Bairiga (白日嘎 (Bái Rì Gä)) or Ruoni (若尼峰 (Ruò Ní Fēng)) (6,882 m) is the highest peak of Kangri Garpo Range of southeast Tibet Autonomous Region.

== History ==
The region has only recently been explored, and before 2009 none of its 47 peaks above 6,000 m had been climbed. Bairiga / Ruoni, which remains unclimbed itself, was photographed for the first time in 1933 by the botanist explorer Frank Kingdon-Ward, at which time it was known as Choembo.
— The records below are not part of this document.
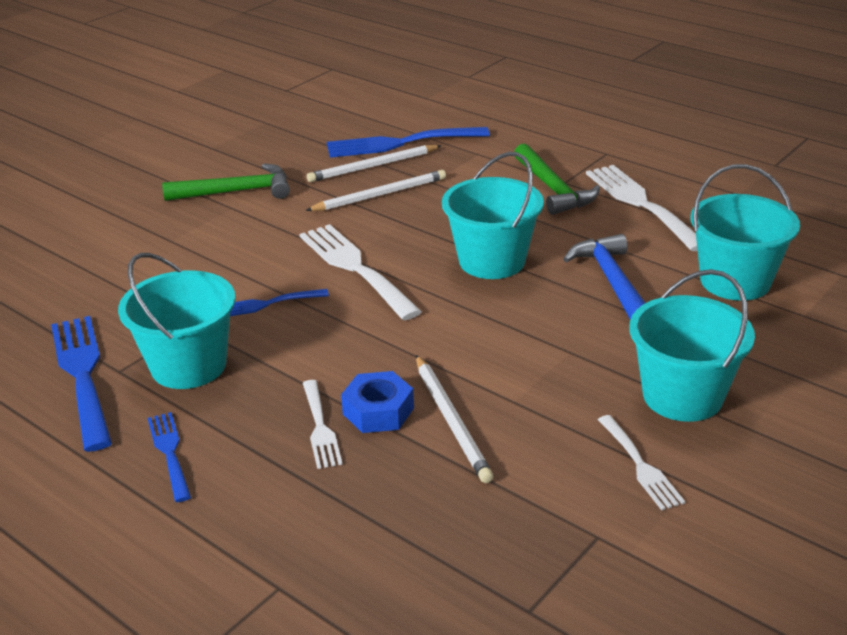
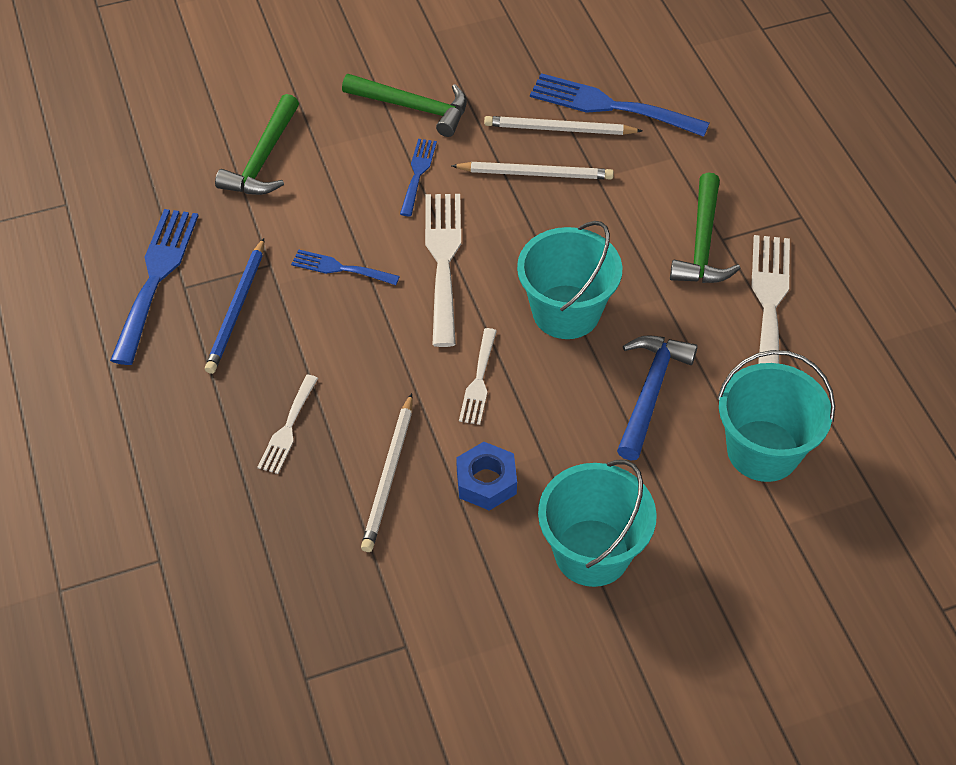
camera: 30 degrees right, 20 degrees up
(124, 262) = (263, 158): none -> green hammer
(169, 452) = (167, 394): blue fork -> blue fork (418, 173)
(188, 366) = (237, 309): turquoise bucket -> blue pencil
(378, 411) = (342, 435): blue nut -> blue nut (486, 482)
(640, 466) = (494, 602): white fork -> white fork (479, 381)

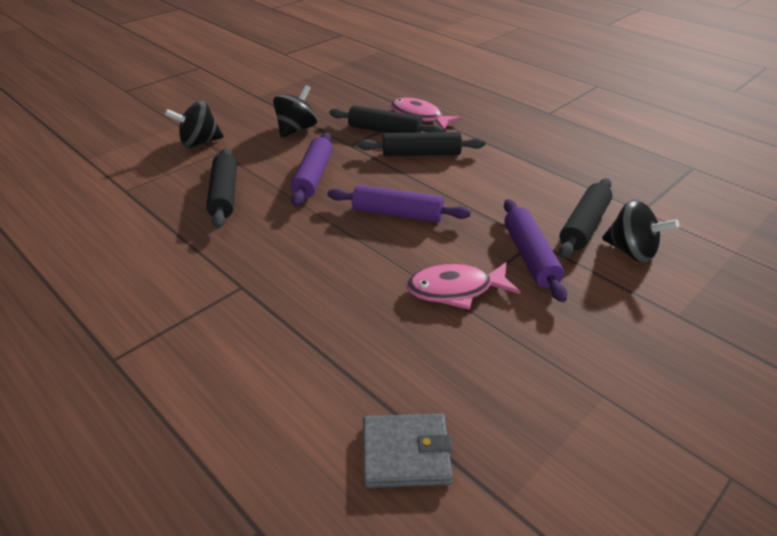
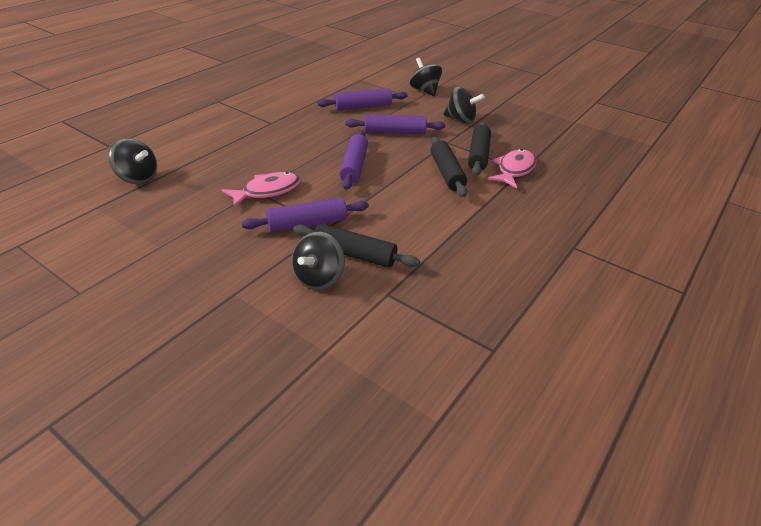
camera: 80 degrees right, 0 degrees up
(224, 195) = (363, 106): black rolling pin -> purple rolling pin
(406, 453) = (138, 178): grey wallet -> black spinning top
(456, 290) = (267, 191): pink fish -> pink fish turned 75 degrees clockwise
In October 2003, a Japanese team attempted to climb Ruoni I via the northeast ridge. Some progress was made above two different Camp Is but avalanche risk, a huge snow cornice and a 10 day snow fall stopped the team from finding a suitable route to the summit.

In 2009, a Sino-Japanese joint climbing team formed by China University of Geosciences (Wuhan) and Kobe University organized an expedition to climb Kangri Garpo II or Ruoni II (6,805 m). On November 5, Deqing Ouzhu and Ciren Danda, Tibetan students with the CUG, were the first to reach the summit, while Koichiro Kondo and Masanori Yazaki scaled the peak two days later. In consultation with a local village leader Kangri Garpo II was renamed Lopchin (Lopchin Feng in Tibetan, Lou bu qin in Chinese), meaning "white male hawk".